Brian claims that SocialAds will “yield immediate benefits for consumers” because:

“More relevant advertising reduces the clutter consumers must wade through, making it easier to connect with relevant brands”

That’s certainly true. The more relevant an ad is, the more it becomes useful to the consumer. But social networks like Facebook are simply too broad to be relevant. I have a couple of hundred Facebook friends. This can be divided into a lot of much smaller social groups, who I know from different areas of my life. They’re not a coherent group, and the majority of products which I’d end up promoting to them would be irrelevant to most of them. That is, for most of my friends, most of what I’d promote would be spam.
Brian continues:

“At the end of the day, social networks like Facebook provide a fantastic service to millions of people. For free. This is possible because they sell ads. By creating a smarter platform to connect advertises with only the consumers who are likely to be interested in their products, they’ll generate stronger ROI for brands who, therefore, will be more inclined to continue investing.”

This, of course, is the same argument that the advertising industry has used to justify its existence since the dawn of… well, advertising. “Without advertising,” the theory goes, “you wouldn’t have newspapers/magazines/radio/television”. And there’s some truth to that. Where the cost of production of media are high, advertising is a hugely-effective method of supporting it.

The problem is that there’s a constant trend on the internet for the democratization of tools, which lowers barriers of entry to being able to create something, and thus the long-term marginalisation of larger sites in favour of smaller niches. Blogging is a great example of this. Once, the tools to create a content-rich frequently-updated web site were the province solely of high-end content companies. The creation of blogging tools democratised this form of publishing, handing free tools over to millions of content creators.

As the cost of the means of production (to borrow a phrase from Marx) drop, the need for advertising to support efforts falls.
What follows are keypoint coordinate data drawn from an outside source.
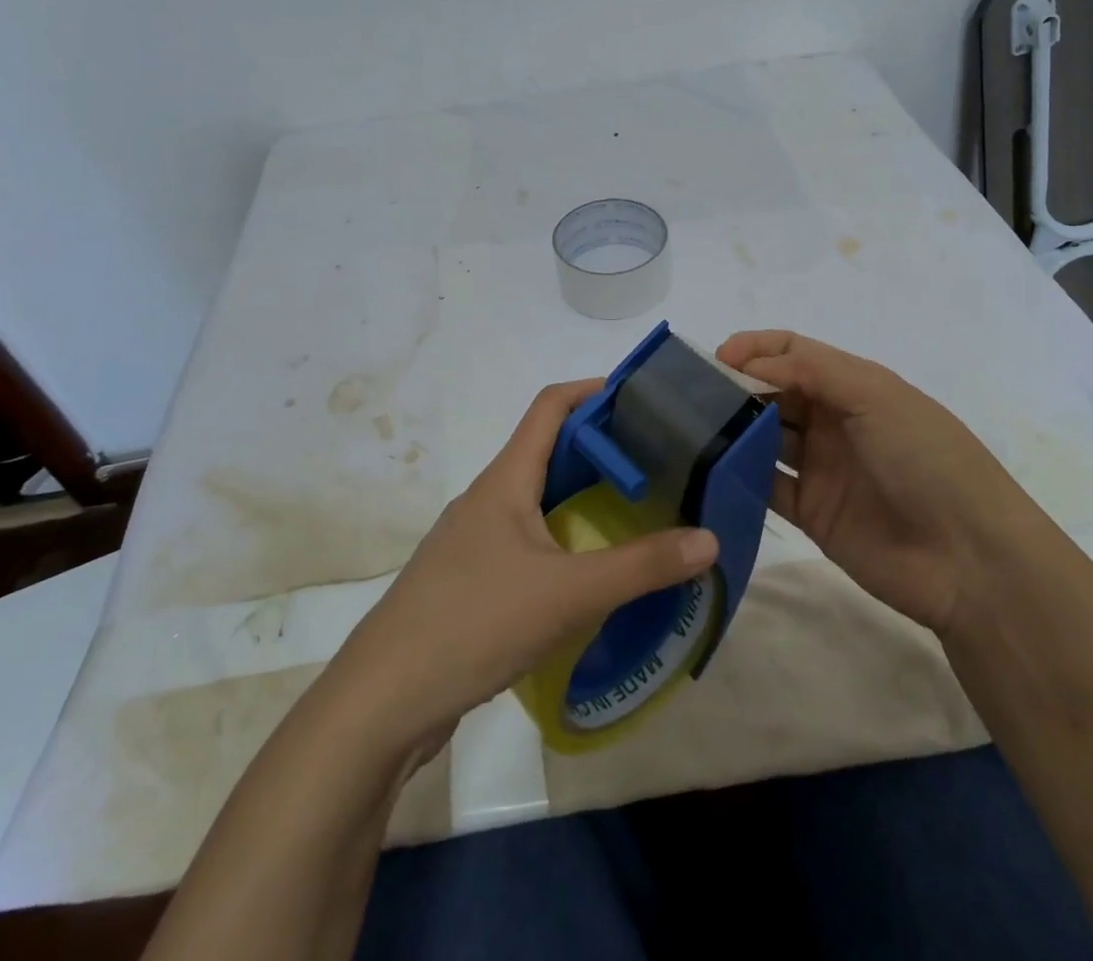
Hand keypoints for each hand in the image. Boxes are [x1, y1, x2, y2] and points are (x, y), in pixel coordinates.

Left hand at [322, 380, 719, 754]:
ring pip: (536, 499)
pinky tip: (588, 573)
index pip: (549, 407)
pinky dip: (562, 538)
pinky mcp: (470, 581)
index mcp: (505, 480)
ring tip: (634, 512)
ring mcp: (474, 541)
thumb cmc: (475, 623)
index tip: (642, 397)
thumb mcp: (568, 594)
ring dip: (582, 496)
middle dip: (600, 448)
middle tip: (657, 461)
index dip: (593, 390)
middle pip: (548, 450)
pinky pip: (526, 540)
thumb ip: (641, 566)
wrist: (383, 701)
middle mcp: (488, 499)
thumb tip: (709, 539)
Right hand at [717, 329, 1036, 634]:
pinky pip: (766, 486)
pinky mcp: (811, 512)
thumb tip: (748, 364)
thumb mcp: (875, 396)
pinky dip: (739, 476)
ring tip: (691, 429)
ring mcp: (821, 468)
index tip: (715, 359)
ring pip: (764, 438)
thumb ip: (810, 371)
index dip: (755, 349)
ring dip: (733, 430)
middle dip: (736, 387)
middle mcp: (833, 421)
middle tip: (691, 395)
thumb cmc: (925, 458)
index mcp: (852, 385)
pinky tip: (709, 471)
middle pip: (773, 393)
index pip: (793, 352)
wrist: (969, 559)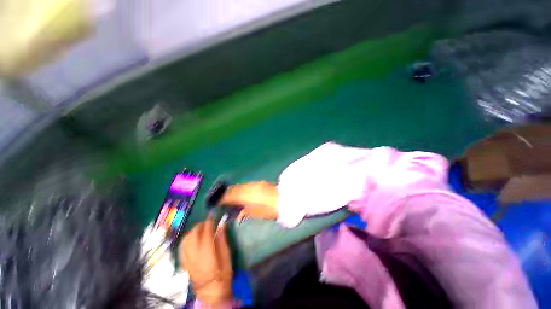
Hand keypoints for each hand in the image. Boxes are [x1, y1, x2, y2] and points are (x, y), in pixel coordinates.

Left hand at [179, 218, 232, 305]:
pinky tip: (193, 238)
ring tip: (200, 228)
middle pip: (192, 235)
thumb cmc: (223, 275)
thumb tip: (221, 225)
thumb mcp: (227, 257)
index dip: (209, 223)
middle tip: (208, 222)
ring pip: (185, 240)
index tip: (213, 216)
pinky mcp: (184, 264)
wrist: (212, 294)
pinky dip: (187, 239)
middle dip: (199, 225)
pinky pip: (182, 247)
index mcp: (206, 254)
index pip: (205, 233)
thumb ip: (222, 240)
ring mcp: (187, 260)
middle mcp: (194, 256)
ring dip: (192, 231)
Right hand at [219, 180, 278, 220]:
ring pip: (242, 185)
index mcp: (248, 196)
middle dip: (229, 193)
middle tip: (223, 199)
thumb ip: (247, 212)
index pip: (232, 195)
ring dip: (236, 190)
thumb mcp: (259, 213)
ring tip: (233, 196)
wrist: (286, 198)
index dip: (224, 198)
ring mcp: (256, 184)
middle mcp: (250, 187)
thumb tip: (238, 214)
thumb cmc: (272, 209)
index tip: (219, 201)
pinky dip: (243, 188)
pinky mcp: (261, 182)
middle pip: (236, 188)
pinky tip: (244, 192)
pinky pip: (248, 184)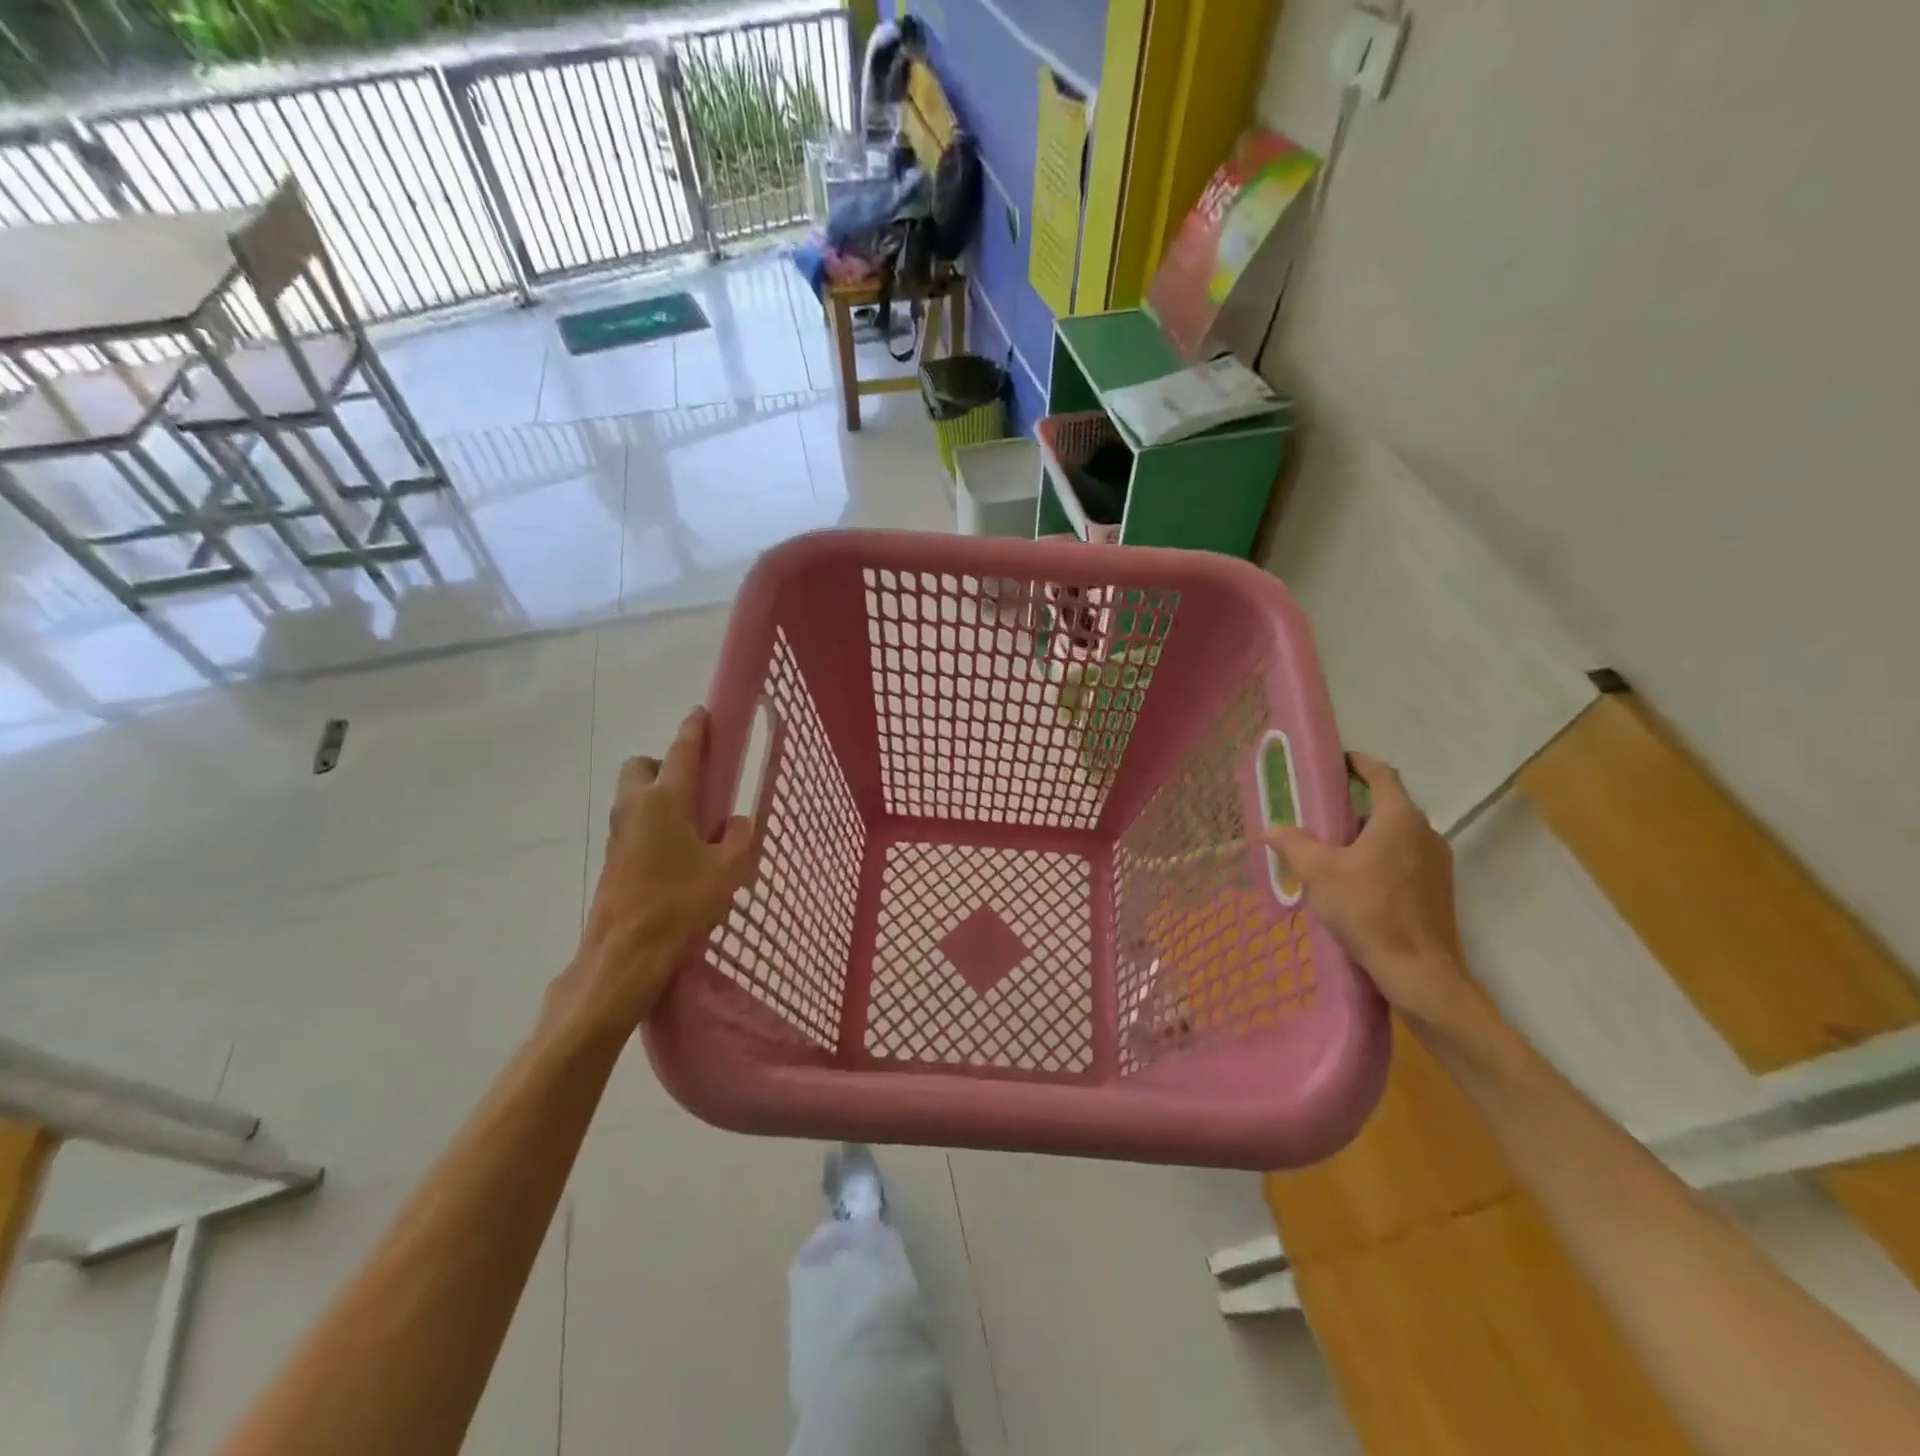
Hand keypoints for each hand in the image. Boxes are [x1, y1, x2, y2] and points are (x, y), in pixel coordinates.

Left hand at [566, 708, 754, 1027]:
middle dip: (663, 764)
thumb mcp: (728, 870)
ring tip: (692, 827)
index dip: (694, 729)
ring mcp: (618, 832)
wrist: (624, 954)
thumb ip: (741, 838)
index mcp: (666, 800)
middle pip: (642, 766)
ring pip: (634, 796)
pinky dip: (652, 824)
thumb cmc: (680, 903)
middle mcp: (635, 806)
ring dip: (658, 796)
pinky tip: (676, 855)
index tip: (702, 712)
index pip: (682, 751)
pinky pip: (633, 823)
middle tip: (694, 788)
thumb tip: (739, 823)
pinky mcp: (612, 858)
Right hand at [1264, 753, 1469, 1025]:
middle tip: (1322, 814)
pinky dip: (1381, 857)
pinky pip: (1406, 858)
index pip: (1382, 775)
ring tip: (1333, 851)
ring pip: (1397, 835)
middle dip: (1356, 806)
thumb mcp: (1319, 873)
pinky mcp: (1439, 889)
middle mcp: (1425, 833)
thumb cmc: (1368, 910)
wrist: (1419, 970)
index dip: (1360, 763)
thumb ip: (1293, 844)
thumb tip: (1269, 828)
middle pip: (1389, 806)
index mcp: (1399, 819)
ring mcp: (1437, 862)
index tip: (1338, 762)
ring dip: (1368, 835)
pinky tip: (1356, 882)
I place ads on this site simply to cover the hosting costs, and as a means of learning more about how online advertising works – the content I produce could easily be distributed without ads, and many great sites do so.

The same process will inevitably happen to social network tools, and once it does happen, there will evolve another vast area of the web which is effectively closed to advertisers. And, where people do carry ads, they’ll be on Google’s terms.

“In the Facebook SocialAds model – compared to traditional online display
advertising – consumers have a tremendous amount of power as companies
can only advertise if users have raised their hand as fans of their
brand. Certainly, this will lead many brands to go the extra mile to
recruit “fans” through what could, as some have argued, become a
barrage of campaigns to sign up new fans through special offers, banner
campaigns and more.”

In other words, the same old process of buying brand advocates. You know, giving them tcotches and t-shirts and miscellaneous crap. What companies will much less rarely do is the hard stuff which wins genuine brand advocates: creating compelling products and services which represent the values of the company and which are in tune with the needs of the customers, and which surprise and delight them.

You can’t turn a silk purse into a sow’s ear, and you can’t make people buy shitty products by paying their “friends” to recommend them.